• TRY IT:
With the pictures excluded, retype the records that follow exactly.

(Dataset excerpts)
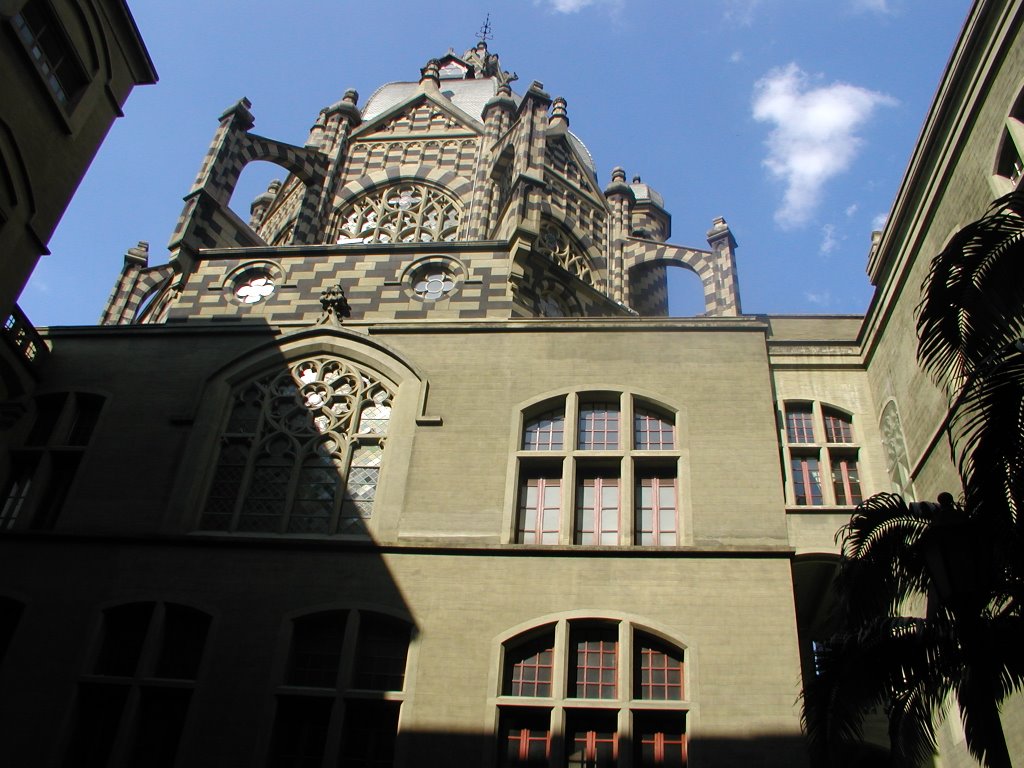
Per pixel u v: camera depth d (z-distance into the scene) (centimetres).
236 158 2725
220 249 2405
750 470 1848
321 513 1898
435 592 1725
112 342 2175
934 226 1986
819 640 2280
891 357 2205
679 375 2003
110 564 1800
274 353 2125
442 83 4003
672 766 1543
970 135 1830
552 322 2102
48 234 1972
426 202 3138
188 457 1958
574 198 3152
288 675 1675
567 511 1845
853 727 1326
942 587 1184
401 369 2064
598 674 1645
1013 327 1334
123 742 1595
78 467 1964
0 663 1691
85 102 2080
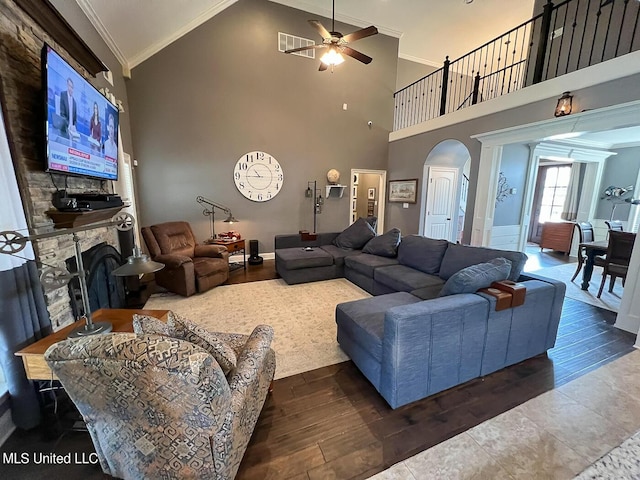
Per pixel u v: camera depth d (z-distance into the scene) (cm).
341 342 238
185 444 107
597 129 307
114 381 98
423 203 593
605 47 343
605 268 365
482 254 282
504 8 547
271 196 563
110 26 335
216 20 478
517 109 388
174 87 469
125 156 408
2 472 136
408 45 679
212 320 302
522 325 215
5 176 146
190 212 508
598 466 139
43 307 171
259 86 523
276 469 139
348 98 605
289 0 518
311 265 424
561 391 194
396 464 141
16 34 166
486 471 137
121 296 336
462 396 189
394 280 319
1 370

• EXERCISE SOLUTION:
Per pixel u v: camera depth d (z-distance into the scene) (centimetres).
236 158 2725
220 249 2405
750 470 1848
321 513 1898
435 592 1725
112 342 2175
934 226 1986
819 640 2280
891 357 2205
679 375 2003
110 564 1800
274 353 2125
442 83 4003
672 766 1543
970 135 1830
552 322 2102
48 234 1972
426 202 3138
188 457 1958
574 198 3152
288 675 1675
567 511 1845
853 727 1326
942 587 1184
401 369 2064
598 674 1645
1013 327 1334
123 742 1595
78 467 1964
0 663 1691
85 102 2080
Per pixel u v: camera depth d (z-distance into the scene) (cm).
341 342 238
185 444 107
597 129 307
114 381 98
423 203 593
605 47 343
605 268 365
482 254 282
504 8 547
271 196 563
110 26 335
216 20 478
517 109 388
174 87 469
125 156 408
2 472 136
408 45 679
212 320 302
522 325 215
5 176 146
190 212 508
598 466 139
43 307 171
259 86 523
276 469 139
348 98 605
289 0 518
311 265 424
561 391 194
396 464 141
16 34 166
486 471 137
121 296 336
462 396 189
394 280 319
1 370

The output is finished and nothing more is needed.